| Exercise instructions |
Collect every line of the listing below that contains the word "written", with case counting.
— START Records to use —
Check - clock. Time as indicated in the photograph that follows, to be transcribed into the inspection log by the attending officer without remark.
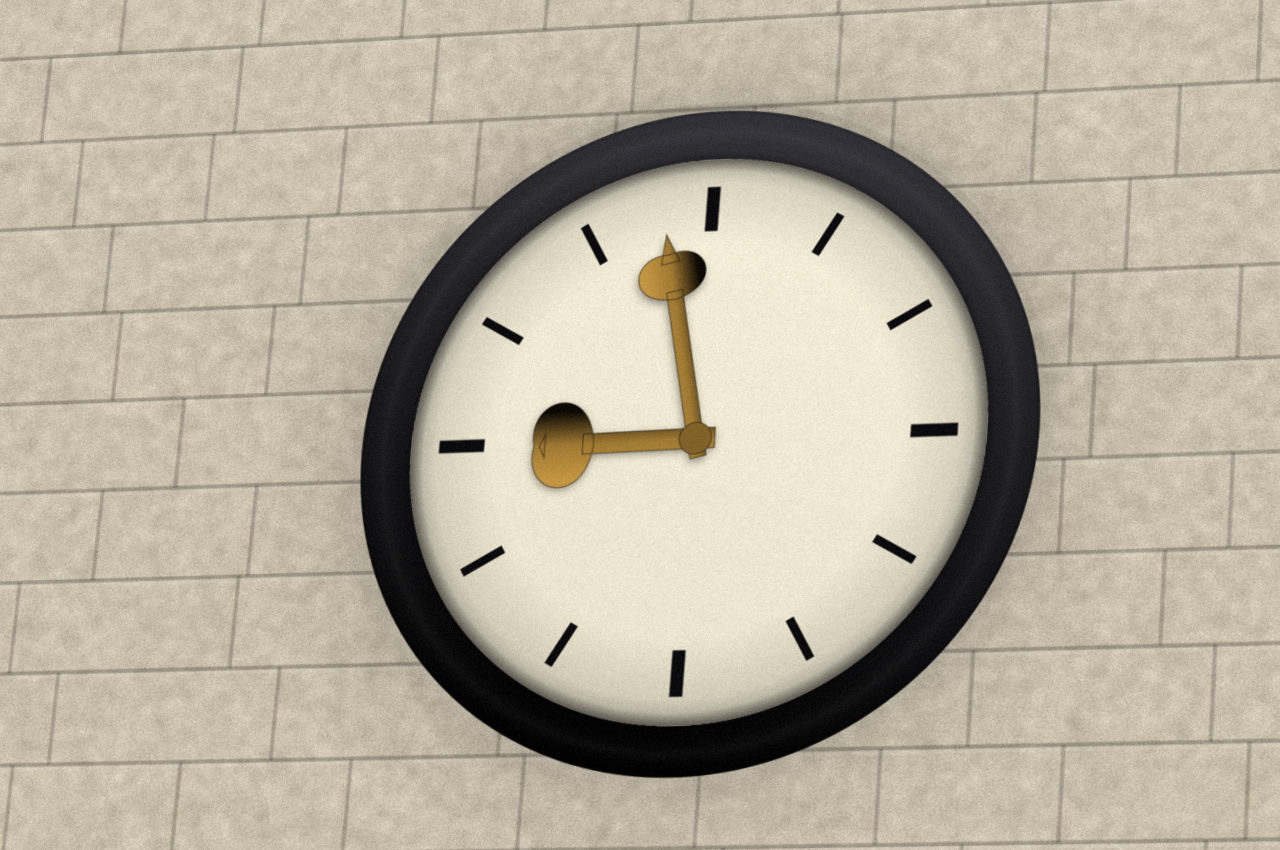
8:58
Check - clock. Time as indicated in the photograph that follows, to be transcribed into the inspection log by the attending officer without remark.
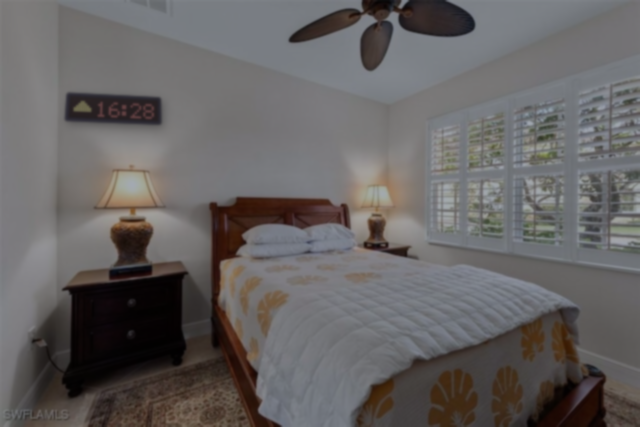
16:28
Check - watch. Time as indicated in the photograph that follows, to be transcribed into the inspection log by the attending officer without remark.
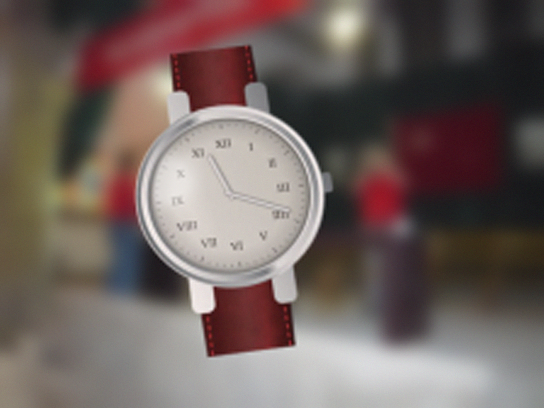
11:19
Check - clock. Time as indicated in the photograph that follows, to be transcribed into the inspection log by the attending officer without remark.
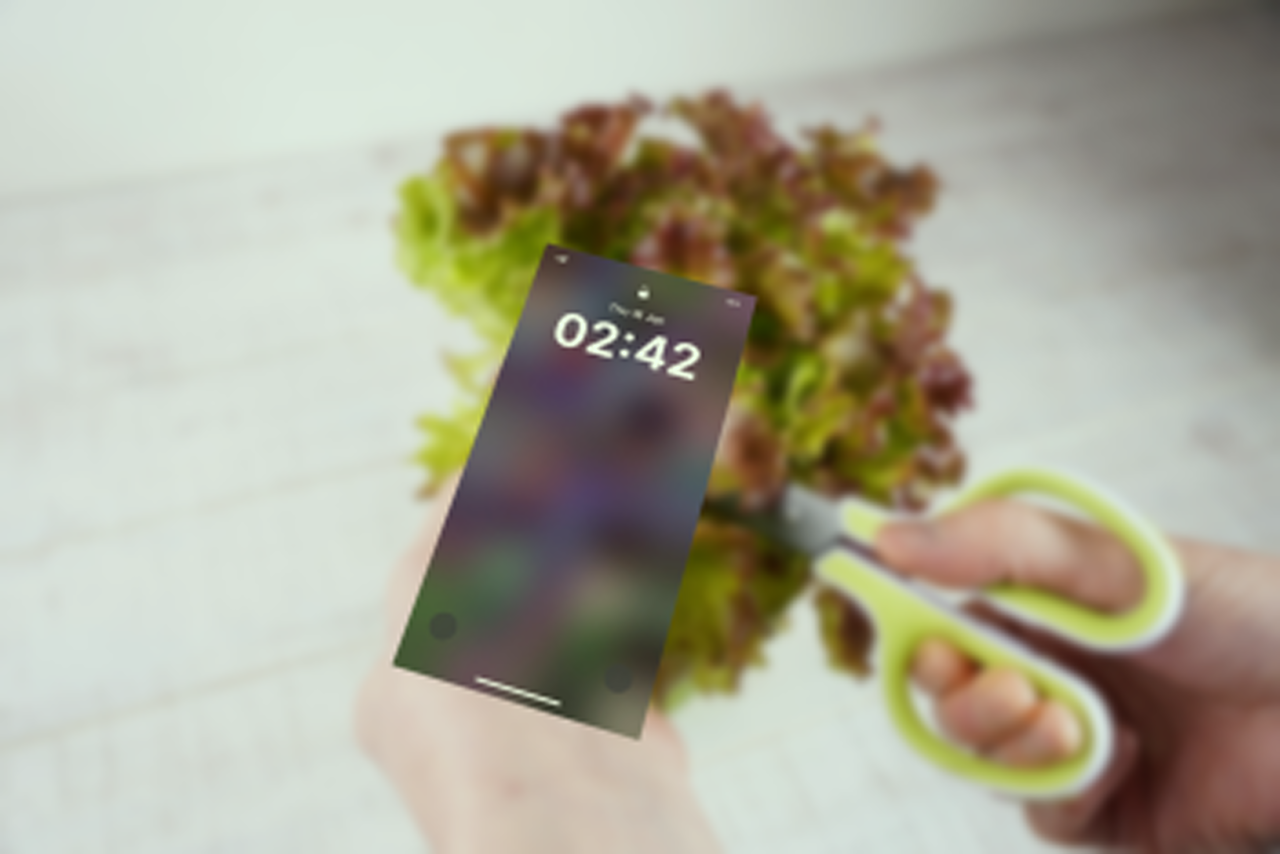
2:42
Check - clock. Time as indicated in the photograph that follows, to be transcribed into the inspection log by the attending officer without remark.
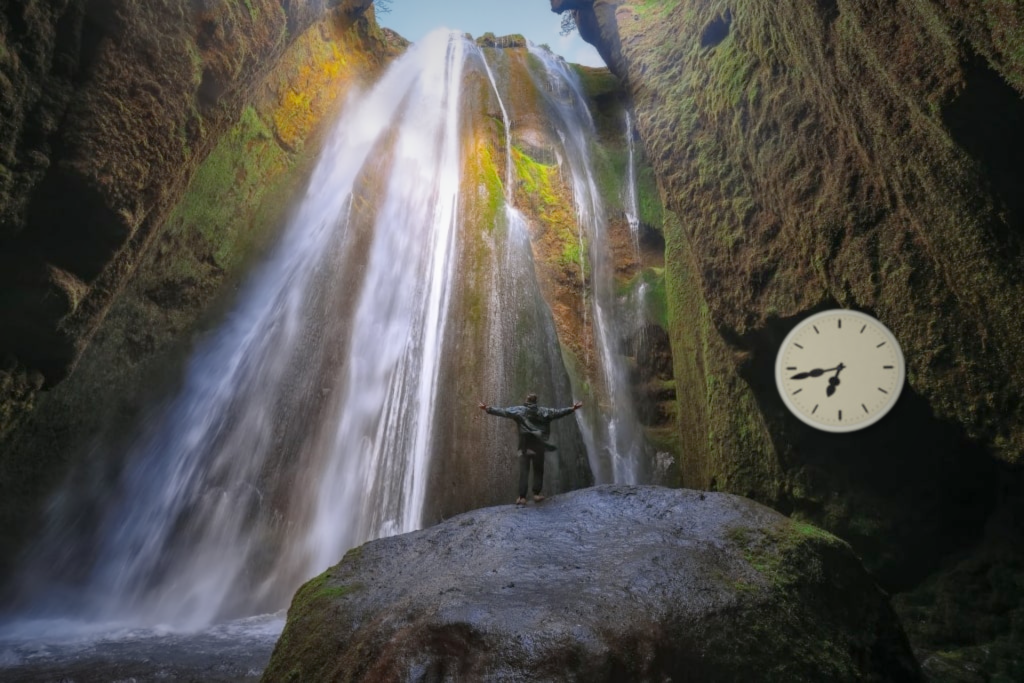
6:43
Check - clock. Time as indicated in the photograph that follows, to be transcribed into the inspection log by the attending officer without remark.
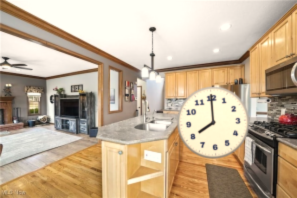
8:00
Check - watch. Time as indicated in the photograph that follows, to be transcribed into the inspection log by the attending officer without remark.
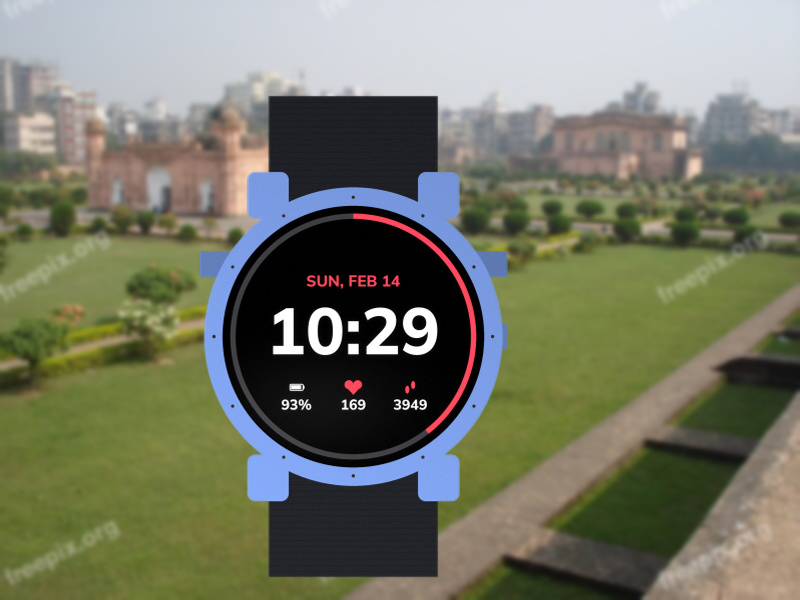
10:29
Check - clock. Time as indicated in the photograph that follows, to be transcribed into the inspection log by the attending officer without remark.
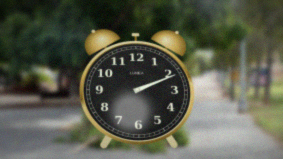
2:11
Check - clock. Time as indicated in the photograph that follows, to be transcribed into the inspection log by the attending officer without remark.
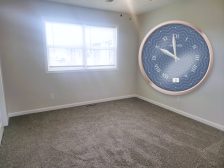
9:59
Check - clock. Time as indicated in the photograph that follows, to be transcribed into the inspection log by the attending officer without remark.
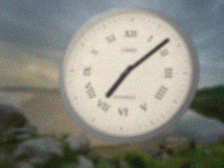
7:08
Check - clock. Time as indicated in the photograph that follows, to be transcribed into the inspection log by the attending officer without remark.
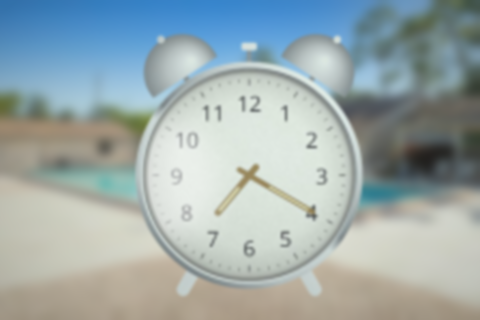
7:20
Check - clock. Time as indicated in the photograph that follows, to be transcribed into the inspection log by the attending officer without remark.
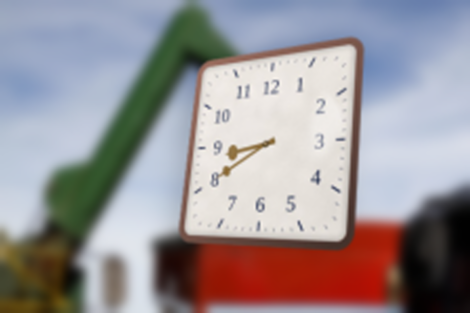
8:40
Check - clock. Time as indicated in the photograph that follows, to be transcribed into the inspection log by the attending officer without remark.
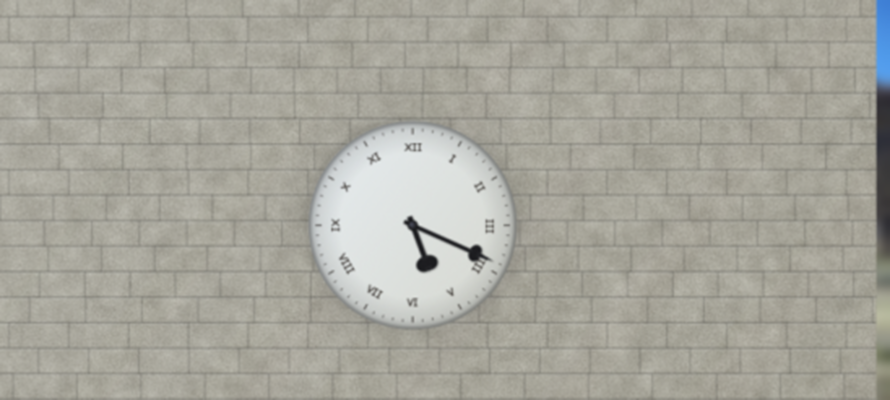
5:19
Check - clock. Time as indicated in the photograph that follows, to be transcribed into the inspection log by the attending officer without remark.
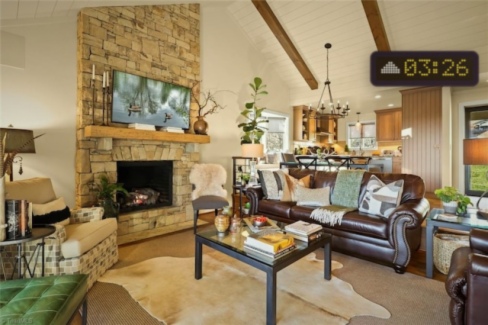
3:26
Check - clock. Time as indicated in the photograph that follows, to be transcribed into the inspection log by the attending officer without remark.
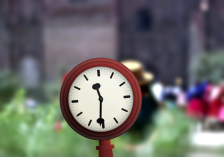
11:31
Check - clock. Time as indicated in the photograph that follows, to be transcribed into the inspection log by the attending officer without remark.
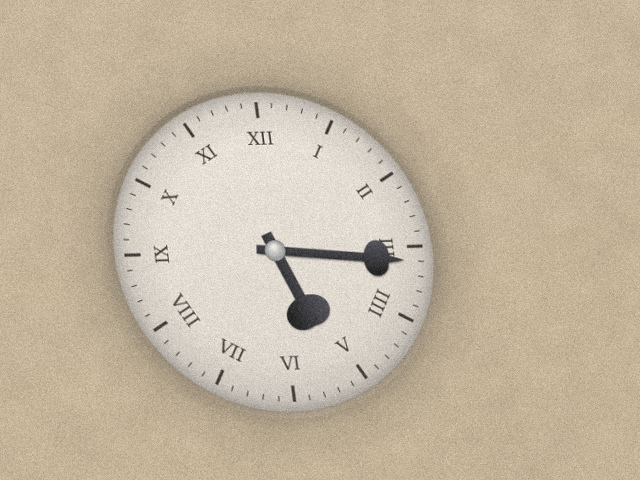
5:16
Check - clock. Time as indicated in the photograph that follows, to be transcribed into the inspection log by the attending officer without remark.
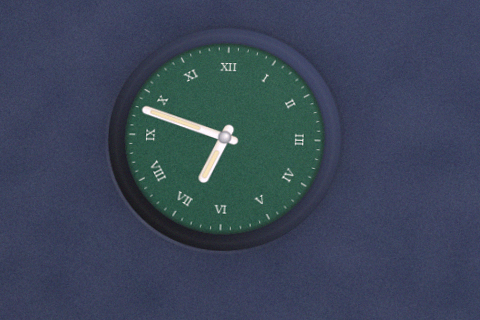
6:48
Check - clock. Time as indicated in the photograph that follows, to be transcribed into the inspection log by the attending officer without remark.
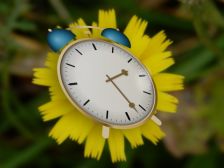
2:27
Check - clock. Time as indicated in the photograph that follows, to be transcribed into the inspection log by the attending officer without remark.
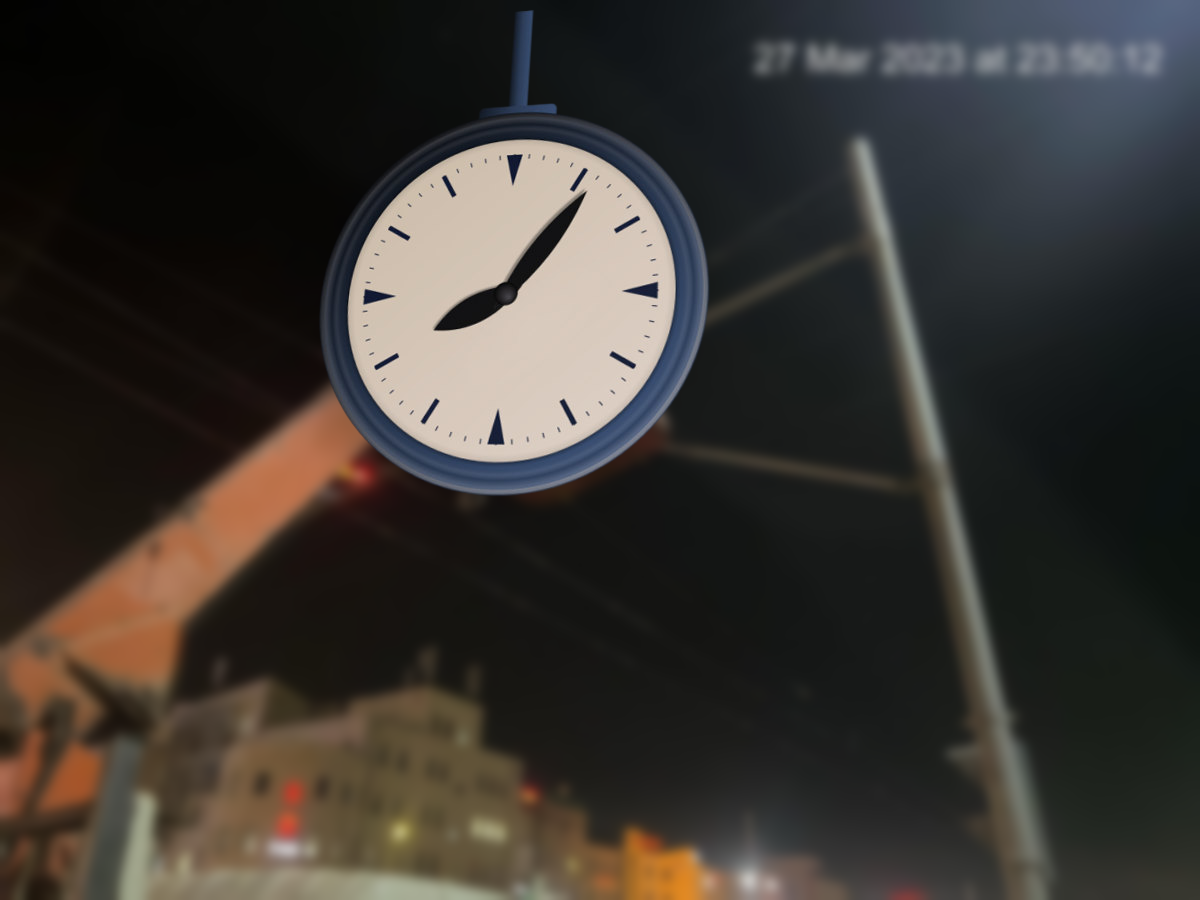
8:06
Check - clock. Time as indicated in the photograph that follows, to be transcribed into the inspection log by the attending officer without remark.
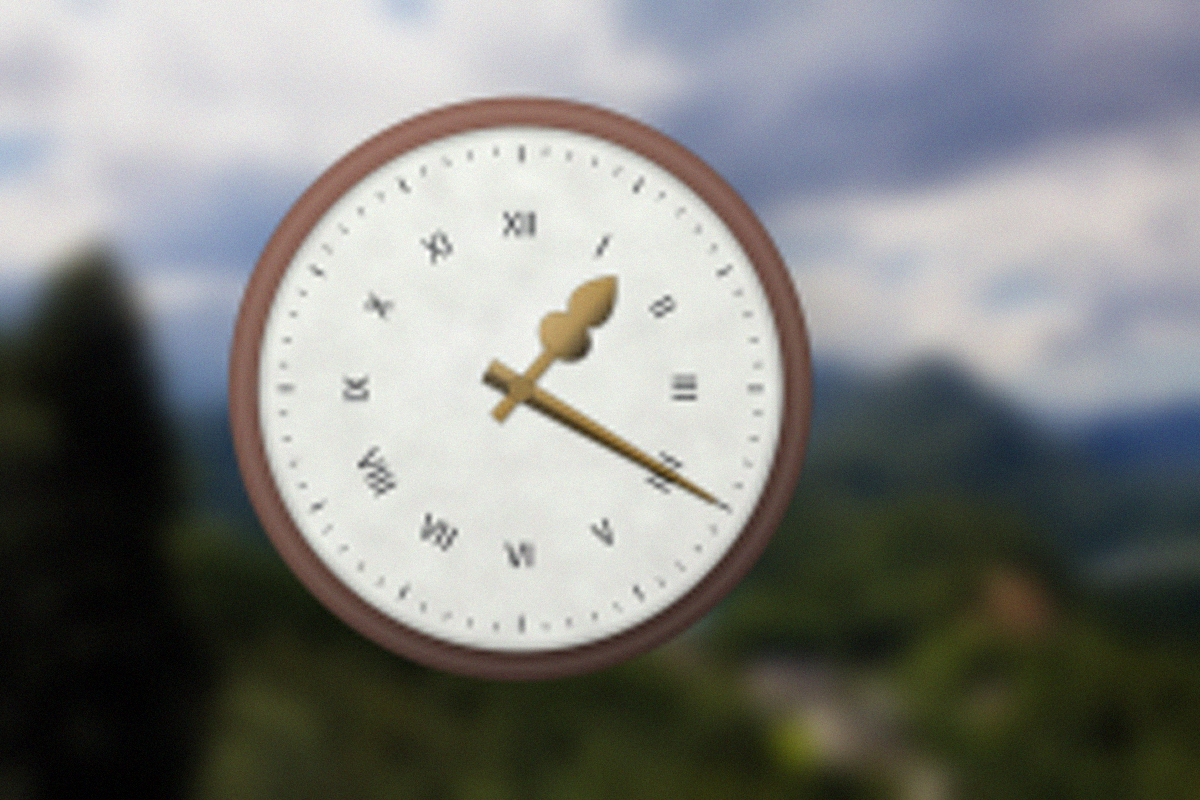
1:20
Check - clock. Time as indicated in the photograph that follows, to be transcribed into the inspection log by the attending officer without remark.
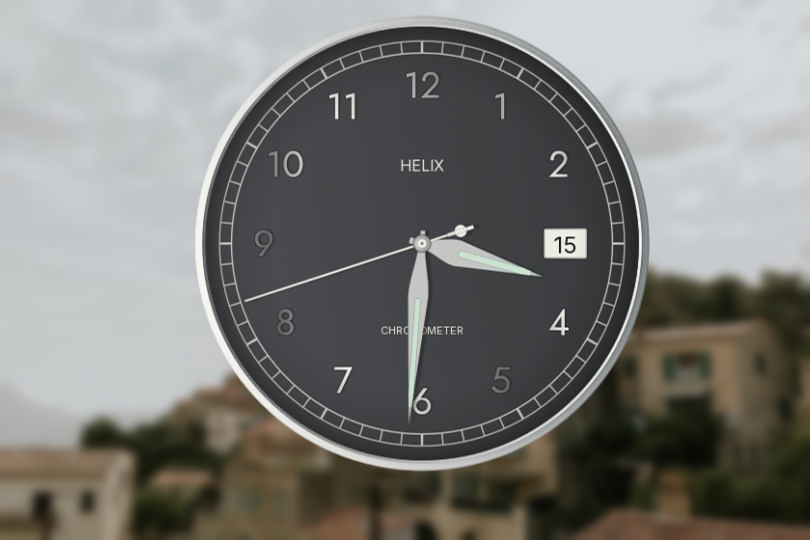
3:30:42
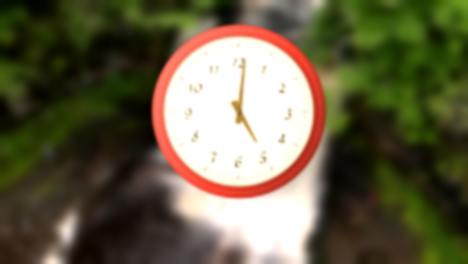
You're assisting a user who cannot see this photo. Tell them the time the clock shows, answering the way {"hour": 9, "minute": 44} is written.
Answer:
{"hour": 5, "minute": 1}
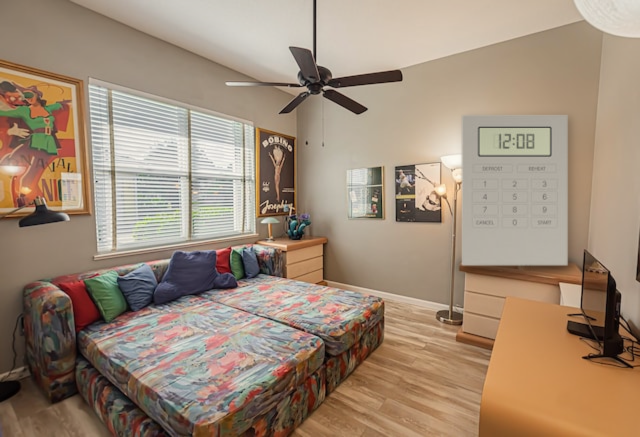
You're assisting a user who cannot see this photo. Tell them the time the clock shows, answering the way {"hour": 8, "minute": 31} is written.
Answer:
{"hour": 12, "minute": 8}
— END Records to use —
| In response |
You're assisting a user who cannot see this photo. Tell them the time the clock shows, answering the way {"hour": 9, "minute": 44} is written.
You're assisting a user who cannot see this photo. Tell them the time the clock shows, answering the way {"hour": 8, "minute": 31} is written.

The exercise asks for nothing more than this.